### Фрагмент текста
Ничего не получается».

Жизнь сама по себе не получается, потому что она теперь не просто жизнь, а жизнь прозы.

Компромисс Битова

Нелегко жить человеку, который знает жизнь в ее абсолютном значении.

Андрей Битов

25 июня 1962 года у Андрея и Инги родилась дочь Аня.

Анна Андреевна, стало быть.

Но не Ахматова…

Битов вспоминал: «Это получилось случайно. Бродский виноват. Я хотел назвать ее Александрой, Сашей, в честь бабушки. Она уже родилась, когда я встретил Бродского на Невском, и он отговорил: “Александра – это по-гречески ‘мужественная! Есть же хорошие русские имена – Татьяна, Анна”. Подавил меня своим апломбом. Дочь сама вытащила из шапки “Анну”, когда уже могла хватать рукой бумажки».

Таким образом, количество обитателей квартиры № 34 в доме № 6 по Аптекарскому проспекту увеличилось.

### Фрагмент данных
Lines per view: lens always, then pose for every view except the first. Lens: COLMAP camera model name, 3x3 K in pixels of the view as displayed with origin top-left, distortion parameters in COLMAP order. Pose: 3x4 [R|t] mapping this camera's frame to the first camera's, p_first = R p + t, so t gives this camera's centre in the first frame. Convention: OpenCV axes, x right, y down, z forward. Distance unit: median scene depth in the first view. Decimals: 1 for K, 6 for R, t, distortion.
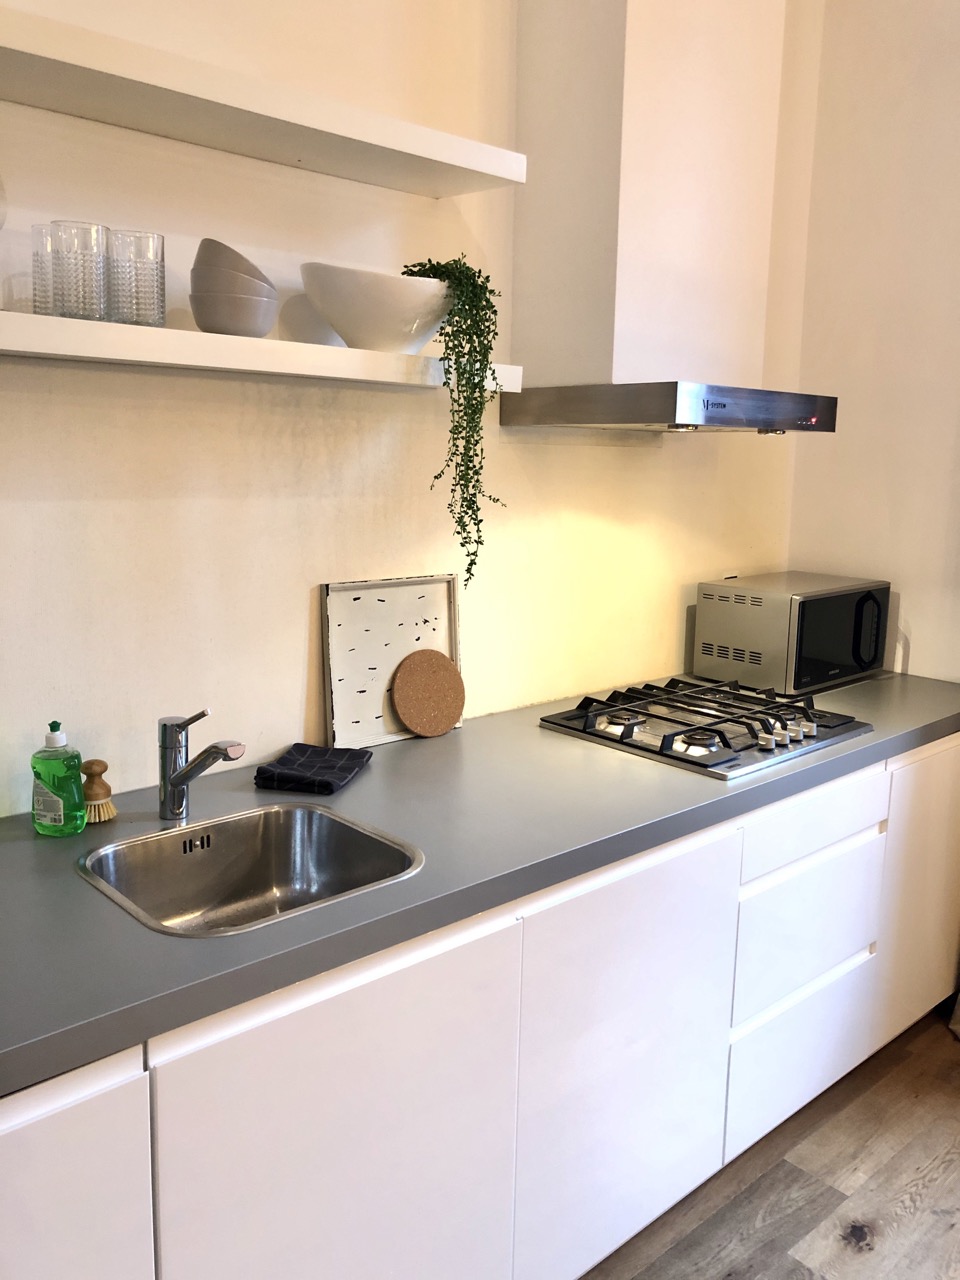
lens RADIAL K [[1029.2, 0, 480.0], [0, 1029.2, 640.0], [0, 0, 1]] dist [0.034176, -0.004102]
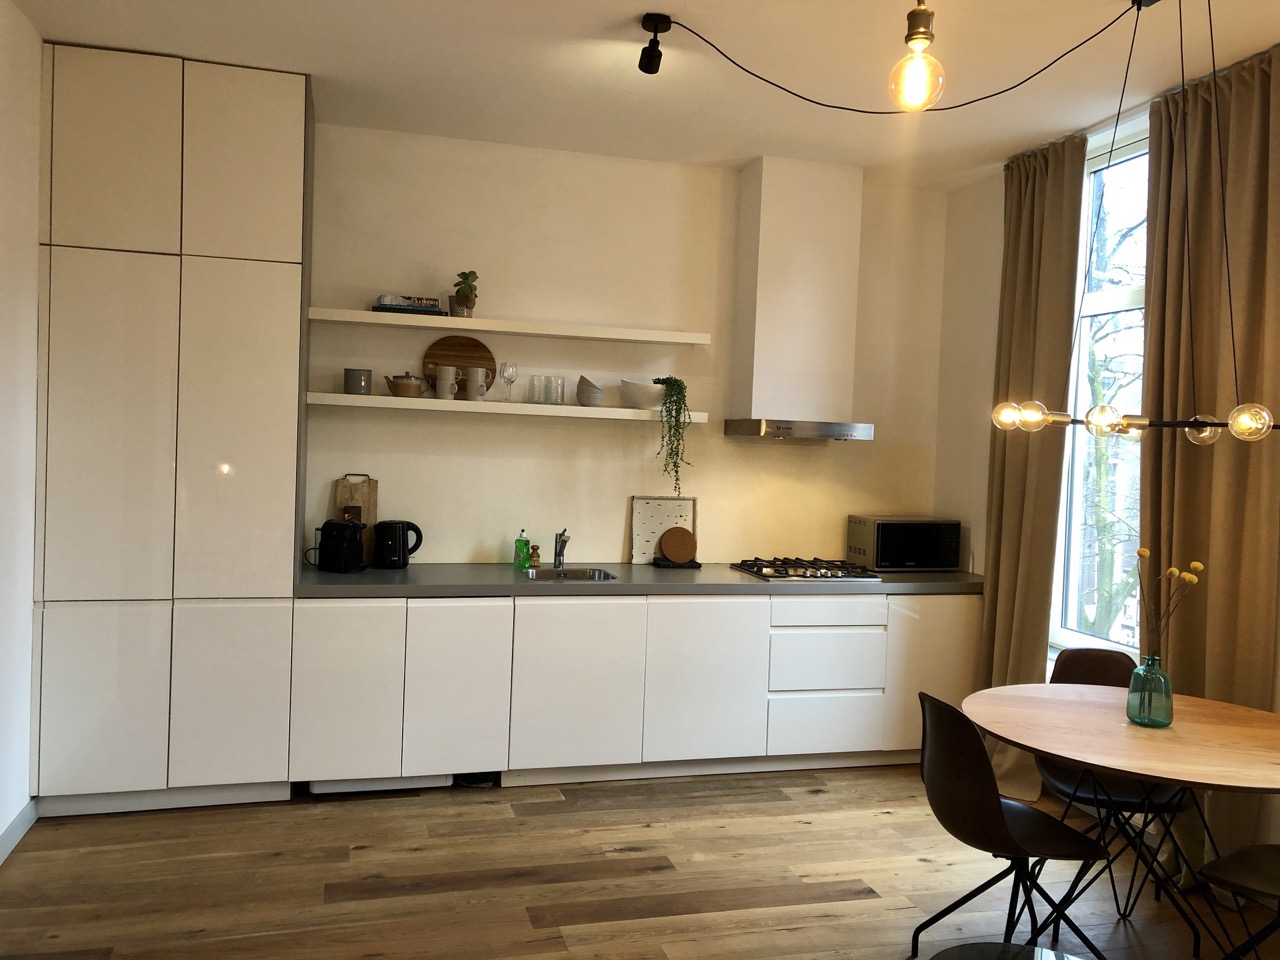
lens RADIAL K [[1029.2, 0, 640.0], [0, 1029.2, 480.0], [0, 0, 1]] dist [0.034176, -0.004102]
pose [[0.890486, 0.028139, -0.454139, 1.071835], [-0.098741, 0.986252, -0.132505, 0.254845], [0.444167, 0.162836, 0.881022, -1.307061]]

### Что сделать
• 1. Продублируйте фрагмент текста о Битове от «Андрей Битов» до «Аптекарскому проспекту увеличилось.».
• 2. Объясните по фрагменту текста о Битове, почему дочь Битова не назвали Александрой, хотя сначала он выбрал это имя.
• 3. Перечислите все имена, которые во фрагменте текста о Битове упоминаются как возможные имена для его дочери.

### Ответы
• 1.
Андрей Битов

25 июня 1962 года у Андрея и Инги родилась дочь Аня.

Анна Андреевна, стало быть.

Но не Ахматова…

Битов вспоминал: «Это получилось случайно. Бродский виноват. Я хотел назвать ее Александрой, Сашей, в честь бабушки. Она уже родилась, когда я встретил Бродского на Невском, и он отговорил: “Александра – это по-гречески ‘мужественная! Есть же хорошие русские имена – Татьяна, Анна”. Подавил меня своим апломбом. Дочь сама вытащила из шапки “Анну”, когда уже могла хватать рукой бумажки».

Таким образом, количество обитателей квартиры № 34 в доме № 6 по Аптекарскому проспекту увеличилось.

• 2. Битов хотел назвать дочь Александрой в честь бабушки, но встретил на Невском Бродского, и тот его отговорил. Бродский сказал, что «Александра» по-гречески значит «мужественная» и что есть хорошие русские имена, например Татьяна и Анна.

• 3. Александра (Саша), Татьяна, Анна.